For decades, millions of people chased the American Dream: A good job, a small family, a white picket fence, and a nice home. Today, however, younger generations are running after something entirely different. Saddled with student loan debt and few solid job prospects, many millennials are forgoing homeownership in favor of renting. Aside from the freedom from maintenance fees and upkeep costs, renting also gives this group the flexibility to make a move if a promising opportunity arises.
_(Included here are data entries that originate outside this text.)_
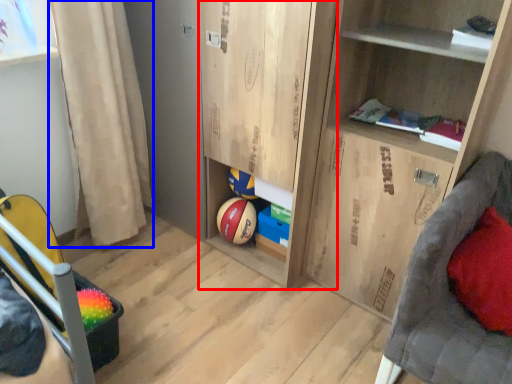
Question: Which of the following is the farthest to the observer, cabinet (highlighted by a red box) or curtain (highlighted by a blue box)?

Choices:
 (A) cabinet
 (B) curtain

Answer: (B)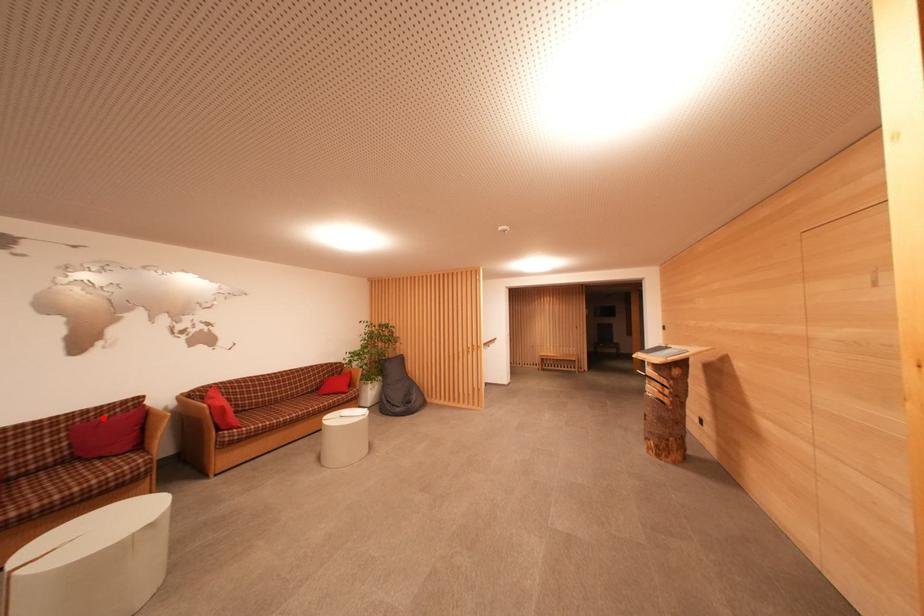
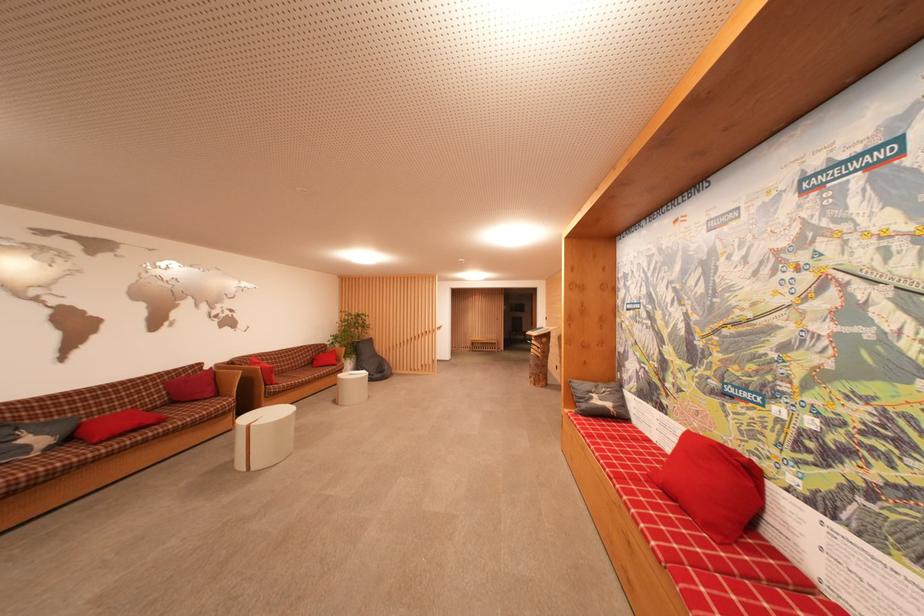
Locate, in the second image, the point that corresponds to the highlighted location in the first image.

(183, 378)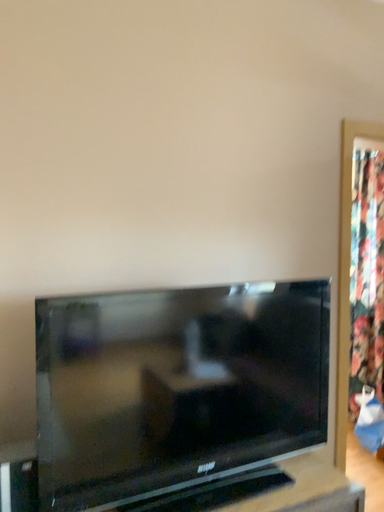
As more and more millennials have opted not to buy homes, the demand for rentals has skyrocketed leading to a boom in the construction of rental apartments, according to an article in Mortgage News Daily. In July, multifamily housing starts rose to a “seasonally adjusted rate of 1.09 million units and on the adjusted basis was the highest monthly start rate in six years, 101,000 units.” Additionally, the “absorption rate of rental units has also picked up and the most recent figures for newly built, unfurnished, unsubsidized apartments puts rentals at the fastest pace in a decade,” according to a report by Freddie Mac.
This increase in demand, as one could probably assume, is “reciprocal of the decline of overall home ownership” in America which fell to the lowest rate since 1995 (64.7%) in the second quarter of this year. A demand for the construction of more rental units has also been driven by falling vacancy rates which currently sit at their lowest levels in 14 years.
Overall, the multifamily sector is expected to be the continued “bright spot” in housing as construction on single-family residences struggles to recover following last decade’s market crash.